==== Extracted material

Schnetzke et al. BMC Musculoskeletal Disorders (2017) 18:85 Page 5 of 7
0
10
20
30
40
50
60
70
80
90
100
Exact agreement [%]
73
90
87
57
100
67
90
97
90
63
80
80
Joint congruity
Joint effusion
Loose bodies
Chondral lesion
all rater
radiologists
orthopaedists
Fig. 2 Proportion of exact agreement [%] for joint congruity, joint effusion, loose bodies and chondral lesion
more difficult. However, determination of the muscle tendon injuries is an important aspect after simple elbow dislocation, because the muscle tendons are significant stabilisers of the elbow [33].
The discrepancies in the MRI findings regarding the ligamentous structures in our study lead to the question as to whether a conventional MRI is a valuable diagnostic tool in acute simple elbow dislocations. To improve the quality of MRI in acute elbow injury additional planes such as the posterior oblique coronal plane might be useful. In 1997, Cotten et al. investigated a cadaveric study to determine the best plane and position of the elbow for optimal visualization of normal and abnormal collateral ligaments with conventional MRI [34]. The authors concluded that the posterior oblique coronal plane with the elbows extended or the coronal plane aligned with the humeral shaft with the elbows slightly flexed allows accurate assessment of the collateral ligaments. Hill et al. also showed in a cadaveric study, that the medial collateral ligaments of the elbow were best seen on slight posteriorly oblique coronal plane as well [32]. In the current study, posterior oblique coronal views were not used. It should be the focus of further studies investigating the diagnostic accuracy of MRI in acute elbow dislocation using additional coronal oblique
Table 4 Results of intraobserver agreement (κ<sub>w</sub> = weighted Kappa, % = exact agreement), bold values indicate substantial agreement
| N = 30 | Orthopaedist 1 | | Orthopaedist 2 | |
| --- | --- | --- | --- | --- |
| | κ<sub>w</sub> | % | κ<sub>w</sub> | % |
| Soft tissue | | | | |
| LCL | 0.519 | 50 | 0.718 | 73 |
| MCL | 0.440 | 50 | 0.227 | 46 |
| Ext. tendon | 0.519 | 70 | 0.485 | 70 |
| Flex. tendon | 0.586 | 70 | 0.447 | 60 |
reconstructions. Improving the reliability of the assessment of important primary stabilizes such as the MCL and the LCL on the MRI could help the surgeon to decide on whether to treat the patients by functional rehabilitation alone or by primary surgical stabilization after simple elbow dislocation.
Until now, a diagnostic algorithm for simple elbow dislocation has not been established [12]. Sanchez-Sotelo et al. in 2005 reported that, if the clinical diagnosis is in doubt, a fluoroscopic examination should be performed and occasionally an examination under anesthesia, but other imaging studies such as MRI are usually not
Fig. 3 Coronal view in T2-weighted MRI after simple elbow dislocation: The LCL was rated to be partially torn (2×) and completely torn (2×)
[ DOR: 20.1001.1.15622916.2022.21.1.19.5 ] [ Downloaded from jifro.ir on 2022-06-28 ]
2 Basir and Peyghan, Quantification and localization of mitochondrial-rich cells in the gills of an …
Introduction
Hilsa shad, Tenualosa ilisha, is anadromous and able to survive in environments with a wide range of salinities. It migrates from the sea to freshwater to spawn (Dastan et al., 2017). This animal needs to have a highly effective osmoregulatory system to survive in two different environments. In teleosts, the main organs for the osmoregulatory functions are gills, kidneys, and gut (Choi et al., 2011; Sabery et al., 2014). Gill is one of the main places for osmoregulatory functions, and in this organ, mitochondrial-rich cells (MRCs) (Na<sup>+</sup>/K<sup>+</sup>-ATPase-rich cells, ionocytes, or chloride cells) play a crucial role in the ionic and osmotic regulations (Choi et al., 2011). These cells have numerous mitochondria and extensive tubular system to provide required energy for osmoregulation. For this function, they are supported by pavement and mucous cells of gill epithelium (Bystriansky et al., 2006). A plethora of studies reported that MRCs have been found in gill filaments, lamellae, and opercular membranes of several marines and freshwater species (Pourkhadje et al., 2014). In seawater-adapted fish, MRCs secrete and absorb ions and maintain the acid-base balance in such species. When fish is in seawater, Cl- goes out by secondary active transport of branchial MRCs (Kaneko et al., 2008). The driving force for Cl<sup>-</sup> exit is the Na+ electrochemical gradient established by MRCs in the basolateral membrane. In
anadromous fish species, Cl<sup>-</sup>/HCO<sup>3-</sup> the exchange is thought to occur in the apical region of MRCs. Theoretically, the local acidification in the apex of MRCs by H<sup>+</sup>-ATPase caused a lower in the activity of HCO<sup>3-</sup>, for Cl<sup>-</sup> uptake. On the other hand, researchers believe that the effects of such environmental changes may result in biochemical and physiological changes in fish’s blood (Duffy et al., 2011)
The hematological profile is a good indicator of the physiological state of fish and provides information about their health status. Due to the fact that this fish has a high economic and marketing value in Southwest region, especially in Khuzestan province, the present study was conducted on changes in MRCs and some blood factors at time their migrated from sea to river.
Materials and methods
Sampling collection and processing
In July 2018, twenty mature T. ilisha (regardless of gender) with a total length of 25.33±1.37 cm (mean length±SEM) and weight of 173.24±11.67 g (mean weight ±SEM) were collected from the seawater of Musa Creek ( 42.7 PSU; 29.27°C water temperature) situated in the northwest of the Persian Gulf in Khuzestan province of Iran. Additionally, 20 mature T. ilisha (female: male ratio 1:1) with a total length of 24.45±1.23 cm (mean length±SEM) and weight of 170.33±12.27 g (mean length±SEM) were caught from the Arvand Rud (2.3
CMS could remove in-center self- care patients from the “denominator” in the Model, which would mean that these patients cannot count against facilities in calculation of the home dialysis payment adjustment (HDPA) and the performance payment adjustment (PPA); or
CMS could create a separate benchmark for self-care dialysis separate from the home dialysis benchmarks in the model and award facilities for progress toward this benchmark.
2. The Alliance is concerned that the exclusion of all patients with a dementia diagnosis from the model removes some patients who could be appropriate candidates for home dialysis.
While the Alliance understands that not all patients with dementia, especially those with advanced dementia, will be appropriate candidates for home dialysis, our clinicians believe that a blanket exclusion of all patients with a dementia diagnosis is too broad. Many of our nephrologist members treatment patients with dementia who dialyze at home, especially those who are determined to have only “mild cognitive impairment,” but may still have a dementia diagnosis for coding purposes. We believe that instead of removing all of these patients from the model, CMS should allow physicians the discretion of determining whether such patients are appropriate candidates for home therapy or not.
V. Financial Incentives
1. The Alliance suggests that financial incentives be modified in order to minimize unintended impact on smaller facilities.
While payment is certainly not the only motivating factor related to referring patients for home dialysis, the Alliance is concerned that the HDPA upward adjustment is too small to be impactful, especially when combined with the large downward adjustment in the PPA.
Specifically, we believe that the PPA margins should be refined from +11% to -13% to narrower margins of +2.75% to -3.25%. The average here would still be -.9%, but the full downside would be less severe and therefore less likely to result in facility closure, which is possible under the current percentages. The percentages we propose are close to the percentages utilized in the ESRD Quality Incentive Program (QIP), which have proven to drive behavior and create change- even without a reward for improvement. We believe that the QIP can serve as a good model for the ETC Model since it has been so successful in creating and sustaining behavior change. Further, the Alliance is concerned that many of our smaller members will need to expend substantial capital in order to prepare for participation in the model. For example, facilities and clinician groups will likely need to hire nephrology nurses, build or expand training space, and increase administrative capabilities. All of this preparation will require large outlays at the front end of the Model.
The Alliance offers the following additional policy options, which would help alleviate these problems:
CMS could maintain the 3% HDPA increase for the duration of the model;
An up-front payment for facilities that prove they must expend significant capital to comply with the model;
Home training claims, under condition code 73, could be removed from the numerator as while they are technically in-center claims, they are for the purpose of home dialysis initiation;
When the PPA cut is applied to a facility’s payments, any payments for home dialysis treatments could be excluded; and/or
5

========

Please transcribe each entry exactly, keeping every word as it is.

### The answer
Schnetzke et al. BMC Musculoskeletal Disorders (2017) 18:85 Page 5 of 7
0
10
20
30
40
50
60
70
80
90
100
Exact agreement [%]
73
90
87
57
100
67
90
97
90
63
80
80
Joint congruity
Joint effusion
Loose bodies
Chondral lesion
all rater
radiologists
orthopaedists
Fig. 2 Proportion of exact agreement [%] for joint congruity, joint effusion, loose bodies and chondral lesion
more difficult. However, determination of the muscle tendon injuries is an important aspect after simple elbow dislocation, because the muscle tendons are significant stabilisers of the elbow [33].
The discrepancies in the MRI findings regarding the ligamentous structures in our study lead to the question as to whether a conventional MRI is a valuable diagnostic tool in acute simple elbow dislocations. To improve the quality of MRI in acute elbow injury additional planes such as the posterior oblique coronal plane might be useful. In 1997, Cotten et al. investigated a cadaveric study to determine the best plane and position of the elbow for optimal visualization of normal and abnormal collateral ligaments with conventional MRI [34]. The authors concluded that the posterior oblique coronal plane with the elbows extended or the coronal plane aligned with the humeral shaft with the elbows slightly flexed allows accurate assessment of the collateral ligaments. Hill et al. also showed in a cadaveric study, that the medial collateral ligaments of the elbow were best seen on slight posteriorly oblique coronal plane as well [32]. In the current study, posterior oblique coronal views were not used. It should be the focus of further studies investigating the diagnostic accuracy of MRI in acute elbow dislocation using additional coronal oblique
Table 4 Results of intraobserver agreement (κ<sub>w</sub> = weighted Kappa, % = exact agreement), bold values indicate substantial agreement
| N = 30 | Orthopaedist 1 | | Orthopaedist 2 | |
| --- | --- | --- | --- | --- |
| | κ<sub>w</sub> | % | κ<sub>w</sub> | % |
| Soft tissue | | | | |
| LCL | 0.519 | 50 | 0.718 | 73 |
| MCL | 0.440 | 50 | 0.227 | 46 |
| Ext. tendon | 0.519 | 70 | 0.485 | 70 |
| Flex. tendon | 0.586 | 70 | 0.447 | 60 |
reconstructions. Improving the reliability of the assessment of important primary stabilizes such as the MCL and the LCL on the MRI could help the surgeon to decide on whether to treat the patients by functional rehabilitation alone or by primary surgical stabilization after simple elbow dislocation.
Until now, a diagnostic algorithm for simple elbow dislocation has not been established [12]. Sanchez-Sotelo et al. in 2005 reported that, if the clinical diagnosis is in doubt, a fluoroscopic examination should be performed and occasionally an examination under anesthesia, but other imaging studies such as MRI are usually not
Fig. 3 Coronal view in T2-weighted MRI after simple elbow dislocation: The LCL was rated to be partially torn (2×) and completely torn (2×)
[ DOR: 20.1001.1.15622916.2022.21.1.19.5 ] [ Downloaded from jifro.ir on 2022-06-28 ]
2 Basir and Peyghan, Quantification and localization of mitochondrial-rich cells in the gills of an …
Introduction
Hilsa shad, Tenualosa ilisha, is anadromous and able to survive in environments with a wide range of salinities. It migrates from the sea to freshwater to spawn (Dastan et al., 2017). This animal needs to have a highly effective osmoregulatory system to survive in two different environments. In teleosts, the main organs for the osmoregulatory functions are gills, kidneys, and gut (Choi et al., 2011; Sabery et al., 2014). Gill is one of the main places for osmoregulatory functions, and in this organ, mitochondrial-rich cells (MRCs) (Na<sup>+</sup>/K<sup>+</sup>-ATPase-rich cells, ionocytes, or chloride cells) play a crucial role in the ionic and osmotic regulations (Choi et al., 2011). These cells have numerous mitochondria and extensive tubular system to provide required energy for osmoregulation. For this function, they are supported by pavement and mucous cells of gill epithelium (Bystriansky et al., 2006). A plethora of studies reported that MRCs have been found in gill filaments, lamellae, and opercular membranes of several marines and freshwater species (Pourkhadje et al., 2014). In seawater-adapted fish, MRCs secrete and absorb ions and maintain the acid-base balance in such species. When fish is in seawater, Cl- goes out by secondary active transport of branchial MRCs (Kaneko et al., 2008). The driving force for Cl<sup>-</sup> exit is the Na+ electrochemical gradient established by MRCs in the basolateral membrane. In
anadromous fish species, Cl<sup>-</sup>/HCO<sup>3-</sup> the exchange is thought to occur in the apical region of MRCs. Theoretically, the local acidification in the apex of MRCs by H<sup>+</sup>-ATPase caused a lower in the activity of HCO<sup>3-</sup>, for Cl<sup>-</sup> uptake. On the other hand, researchers believe that the effects of such environmental changes may result in biochemical and physiological changes in fish’s blood (Duffy et al., 2011)
The hematological profile is a good indicator of the physiological state of fish and provides information about their health status. Due to the fact that this fish has a high economic and marketing value in Southwest region, especially in Khuzestan province, the present study was conducted on changes in MRCs and some blood factors at time their migrated from sea to river.
Materials and methods
Sampling collection and processing
In July 2018, twenty mature T. ilisha (regardless of gender) with a total length of 25.33±1.37 cm (mean length±SEM) and weight of 173.24±11.67 g (mean weight ±SEM) were collected from the seawater of Musa Creek ( 42.7 PSU; 29.27°C water temperature) situated in the northwest of the Persian Gulf in Khuzestan province of Iran. Additionally, 20 mature T. ilisha (female: male ratio 1:1) with a total length of 24.45±1.23 cm (mean length±SEM) and weight of 170.33±12.27 g (mean length±SEM) were caught from the Arvand Rud (2.3
CMS could remove in-center self- care patients from the “denominator” in the Model, which would mean that these patients cannot count against facilities in calculation of the home dialysis payment adjustment (HDPA) and the performance payment adjustment (PPA); or
CMS could create a separate benchmark for self-care dialysis separate from the home dialysis benchmarks in the model and award facilities for progress toward this benchmark.
2. The Alliance is concerned that the exclusion of all patients with a dementia diagnosis from the model removes some patients who could be appropriate candidates for home dialysis.
While the Alliance understands that not all patients with dementia, especially those with advanced dementia, will be appropriate candidates for home dialysis, our clinicians believe that a blanket exclusion of all patients with a dementia diagnosis is too broad. Many of our nephrologist members treatment patients with dementia who dialyze at home, especially those who are determined to have only “mild cognitive impairment,” but may still have a dementia diagnosis for coding purposes. We believe that instead of removing all of these patients from the model, CMS should allow physicians the discretion of determining whether such patients are appropriate candidates for home therapy or not.
V. Financial Incentives
1. The Alliance suggests that financial incentives be modified in order to minimize unintended impact on smaller facilities.
While payment is certainly not the only motivating factor related to referring patients for home dialysis, the Alliance is concerned that the HDPA upward adjustment is too small to be impactful, especially when combined with the large downward adjustment in the PPA.
Specifically, we believe that the PPA margins should be refined from +11% to -13% to narrower margins of +2.75% to -3.25%. The average here would still be -.9%, but the full downside would be less severe and therefore less likely to result in facility closure, which is possible under the current percentages. The percentages we propose are close to the percentages utilized in the ESRD Quality Incentive Program (QIP), which have proven to drive behavior and create change- even without a reward for improvement. We believe that the QIP can serve as a good model for the ETC Model since it has been so successful in creating and sustaining behavior change. Further, the Alliance is concerned that many of our smaller members will need to expend substantial capital in order to prepare for participation in the model. For example, facilities and clinician groups will likely need to hire nephrology nurses, build or expand training space, and increase administrative capabilities. All of this preparation will require large outlays at the front end of the Model.
The Alliance offers the following additional policy options, which would help alleviate these problems:
CMS could maintain the 3% HDPA increase for the duration of the model;
An up-front payment for facilities that prove they must expend significant capital to comply with the model;
Home training claims, under condition code 73, could be removed from the numerator as while they are technically in-center claims, they are for the purpose of home dialysis initiation;
When the PPA cut is applied to a facility’s payments, any payments for home dialysis treatments could be excluded; and/or
5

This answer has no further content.